SELECTED PASSAGE:
---*---
Meteorological history
- Formed: May 23, 2024
- Extratropical: May 30, 2024
- Dissipated: June 6, 2024

Typhoon
- 10-minute sustained (JMA)
- Highest winds: 140 km/h (85 mph)
- Lowest pressure: 970 hPa (mbar); 28.64 inHg

Category 2-equivalent typhoon
- 1-minute sustained (SSHWS/JTWC)
- Highest winds: 165 km/h (105 mph)
- Lowest pressure: 961 hPa (mbar); 28.38 inHg

Overall effects
- Fatalities: 6
- Injuries: 8
- Damage: $17.7 million (2024 USD)
- Areas affected: Philippines, Japan, Alaska
- IBTrACS
- Part of the 2024 Pacific typhoon season

= Typhoon Ewiniar (2024) =

Pacific typhoon in 2024

Typhoon Ewiniar, (Note: The name Ewiniar (Chuukese: Éwúniyár, [əwɨnijar]) was contributed by the Federated States of Micronesia and refers to a storm god in Chuukese.) known in the Philippines as Typhoon Aghon, was a fairly strong tropical cyclone that impacted parts of the Philippines, particularly Luzon, in late May 2024. The first named storm and typhoon of the 2024 Pacific typhoon season, Ewiniar emerged from an area of atmospheric convection 238 nmi southeast of Palau. The Japan Meteorological Agency (JMA) labeled the system as a low-pressure area on May 21 just southeast of Palau.

It intensified on May 23 and became a tropical depression, giving it the name Aghon by the Philippine Atmospheric, Geophysical, and Astronomical Services Administration after entering the Philippine Area of Responsibility, marking it as the fifth-latest start of a Pacific typhoon season since reliable records began; the depression intensified into a tropical storm, assigning it the name Ewiniar. The cyclone made nine landfalls in the Philippines. Afterward, it began to move over the warm tropical waters of Lamon Bay, where the Joint Typhoon Warning Center and the JMA upgraded Ewiniar into a minimal typhoon. Beginning to weaken for the final time on May 30, the storm passed directly over the island of Minamidaitōjima and began an extratropical transition. It was last noted by the JMA early on June 2, near the International Date Line, and absorbed into another extratropical cyclone just south of Prince William Sound on June 6.
---*---
PROBLEMS TO SOLVE:
1. Answer these from the text on Typhoon Ewiniar:
(a) What name was the storm given in the Philippines?
(b) How many landfalls did the cyclone make in the Philippines?
(c) How many fatalities are listed under overall effects?
2. Decide whether each statement agrees with the text on Typhoon Ewiniar:
(a) The name Ewiniar came from the Federated States of Micronesia.
(b) Ewiniar was the second named storm of the 2024 Pacific typhoon season.
(c) Japan is not among the areas affected.

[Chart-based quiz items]
---*---
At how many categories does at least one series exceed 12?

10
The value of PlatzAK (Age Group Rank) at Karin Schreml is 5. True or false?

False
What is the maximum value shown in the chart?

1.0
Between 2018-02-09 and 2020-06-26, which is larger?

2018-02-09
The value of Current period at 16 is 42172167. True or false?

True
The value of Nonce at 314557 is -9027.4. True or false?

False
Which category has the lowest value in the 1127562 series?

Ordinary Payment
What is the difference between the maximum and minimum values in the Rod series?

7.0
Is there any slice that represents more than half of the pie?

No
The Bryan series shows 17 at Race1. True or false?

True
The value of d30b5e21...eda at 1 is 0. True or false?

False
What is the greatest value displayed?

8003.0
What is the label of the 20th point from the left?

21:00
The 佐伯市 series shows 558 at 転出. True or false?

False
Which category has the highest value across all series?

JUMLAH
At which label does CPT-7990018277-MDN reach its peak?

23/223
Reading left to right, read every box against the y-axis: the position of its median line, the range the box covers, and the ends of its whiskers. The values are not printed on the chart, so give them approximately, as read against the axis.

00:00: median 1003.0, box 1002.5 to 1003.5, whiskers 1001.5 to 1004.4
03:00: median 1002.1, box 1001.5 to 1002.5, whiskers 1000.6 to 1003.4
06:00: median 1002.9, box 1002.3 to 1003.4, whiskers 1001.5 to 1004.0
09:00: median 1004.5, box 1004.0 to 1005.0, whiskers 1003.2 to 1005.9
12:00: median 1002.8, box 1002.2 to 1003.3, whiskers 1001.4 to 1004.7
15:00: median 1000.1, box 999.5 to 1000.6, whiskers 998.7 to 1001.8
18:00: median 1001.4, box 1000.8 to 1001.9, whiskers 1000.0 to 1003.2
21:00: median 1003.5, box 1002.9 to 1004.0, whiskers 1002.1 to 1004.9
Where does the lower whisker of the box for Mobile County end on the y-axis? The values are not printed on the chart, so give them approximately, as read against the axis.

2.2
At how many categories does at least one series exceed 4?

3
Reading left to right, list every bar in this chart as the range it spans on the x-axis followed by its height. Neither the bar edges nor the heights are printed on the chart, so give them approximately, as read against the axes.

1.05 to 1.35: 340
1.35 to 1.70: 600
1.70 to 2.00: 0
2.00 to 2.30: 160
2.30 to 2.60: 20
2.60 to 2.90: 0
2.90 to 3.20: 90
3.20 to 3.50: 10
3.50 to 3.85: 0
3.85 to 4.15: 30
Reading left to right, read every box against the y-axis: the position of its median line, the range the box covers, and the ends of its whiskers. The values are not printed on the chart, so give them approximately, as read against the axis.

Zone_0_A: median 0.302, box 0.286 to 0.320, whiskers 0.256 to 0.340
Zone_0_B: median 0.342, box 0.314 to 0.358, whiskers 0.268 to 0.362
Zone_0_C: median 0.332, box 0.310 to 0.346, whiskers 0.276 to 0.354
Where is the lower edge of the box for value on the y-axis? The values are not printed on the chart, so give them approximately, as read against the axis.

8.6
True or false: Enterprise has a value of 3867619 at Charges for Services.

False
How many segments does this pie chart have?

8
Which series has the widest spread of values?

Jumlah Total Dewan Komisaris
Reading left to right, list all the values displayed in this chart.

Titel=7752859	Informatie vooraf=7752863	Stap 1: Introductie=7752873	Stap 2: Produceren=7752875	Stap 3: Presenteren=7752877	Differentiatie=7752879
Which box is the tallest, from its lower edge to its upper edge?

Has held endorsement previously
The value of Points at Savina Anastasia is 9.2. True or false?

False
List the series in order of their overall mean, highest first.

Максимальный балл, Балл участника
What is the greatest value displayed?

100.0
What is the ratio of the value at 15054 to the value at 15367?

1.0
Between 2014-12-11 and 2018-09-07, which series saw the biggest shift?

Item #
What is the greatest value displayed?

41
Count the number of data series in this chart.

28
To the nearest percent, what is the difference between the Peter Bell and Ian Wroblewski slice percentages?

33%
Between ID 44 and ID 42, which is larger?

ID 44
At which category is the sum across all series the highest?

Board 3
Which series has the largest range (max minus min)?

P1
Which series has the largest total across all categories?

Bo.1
---*---
ANSWERS TO EACH TASK:
1.
(a) Aghon
(b) Nine
(c) 6

2.
(a) Yes: "was contributed by the Federated States of Micronesia"
(b) No: "The first named storm and typhoon of the 2024 Pacific typhoon season"
(c) No: "Areas affected: Philippines, Japan, Alaska"